BYD joked on Weibo about China's crackdown on superlatives in ads.

China just overhauled its advertising law, and a lot of jokes are going around about a measure cracking down on superlatives. Companies boasting that their products are "the best" now face potentially big fines. On social media, brands had fun wisecracking about it.

Didi Kuaidi, the homegrown Uber competitor backed by internet giants Alibaba and Tencent, wrote on microblogging platform Weibo that its car-hailing service is "so fast it violates the advertising law."

Chinese electric automaker BYD, which is partly owned by Warren Buffett's Berkshire Hathaway, ran a photo of a sedan with the caption: "Its beauty cannot be described with several superlatives." Proya, a local cosmetics and skincare brand, quipped, "Sorry! Now we can only be the second-best."

Big changes

Joking aside, there is concern in the industry about exactly how authorities will construe some measures that leave room for interpretation. There are also questions about how strictly it will be enforced.

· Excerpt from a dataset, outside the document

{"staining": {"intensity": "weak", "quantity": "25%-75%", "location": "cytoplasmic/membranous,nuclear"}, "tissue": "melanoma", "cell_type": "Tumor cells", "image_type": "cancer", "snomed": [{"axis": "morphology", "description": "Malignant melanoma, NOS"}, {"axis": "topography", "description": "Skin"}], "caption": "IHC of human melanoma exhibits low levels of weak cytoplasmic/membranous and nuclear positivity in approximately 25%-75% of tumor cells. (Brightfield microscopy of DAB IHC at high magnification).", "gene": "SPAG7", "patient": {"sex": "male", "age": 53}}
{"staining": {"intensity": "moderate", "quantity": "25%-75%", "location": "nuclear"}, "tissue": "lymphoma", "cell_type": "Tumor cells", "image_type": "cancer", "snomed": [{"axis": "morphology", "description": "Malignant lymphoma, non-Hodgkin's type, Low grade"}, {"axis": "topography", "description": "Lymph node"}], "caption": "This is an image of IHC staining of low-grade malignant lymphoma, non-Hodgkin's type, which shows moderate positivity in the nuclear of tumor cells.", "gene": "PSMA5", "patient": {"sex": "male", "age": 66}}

The law, which took effect Sept. 1, brought a sweeping update to a law that hadn't been overhauled in two decades. It now takes internet advertising into account. It banned all forms of tobacco advertising, promotion and sponsorship – a big step in a country of 300 million smokers, and where powerful tobacco brands even sometimes sponsored schools. It restricts how children can appear in ads, and it tightens the rules on how healthcare products can be promoted.

Superlatives like "the best" and "the most" were already a no-no in Chinese ads, but the new law has more teeth. Breaking it can bring fines of up to $157,000.

Authorities for now are being very strict on what will pass muster, said Chenghua Yang, CEO of Publicis Shanghai and Guangzhou. Even if a brand uses independent market research to back up a claim of being the "leading" brand in the market, authorities are saying that won't work.

"Everything we submit to the bureau they're saying, no, no, no, at this moment," Mr. Yang said. It's not clear if things are especially strict right now because the law just passed. "It could be short-term, but it could be long-term too," he added.

Another new provision is that children under 10 are not allowed to be endorsers. Lawyers say their understanding is that should apply to celebrity children using their influence to tout brands or products. But there's some concern that it could be interpreted more loosely – for example, banning actors under age 10 from toy ads.

"All the infant milk, toys and medicine, how can you illustrate that without a kid?" Mr. Yang said. " It's quite confusing at this moment."

Another source of perplexity is that the offices of the Administration for Industry and Commerce in different cities sometimes differ on what the legal language means, industry insiders say.

For example, there's a lack of agreement on the limits of a new measure requiring endorsers to actually try the products they are touting or be held liable. (So male pop stars are no longer allowed to endorse maxi pads. Yes, that actually has happened.)

But here's a more subtle example: Would that ban apply to a mom endorsing the baby formula she gives her child, and which she is obviously not sipping herself?

One legal advisor for a holding company said an official in Shanghai told her mothers were not allowed to endorse baby milk, while someone in Beijing said that would be no problem. "We need to have more communications with officials, to make sure we are clear on what the regulations mean," she said.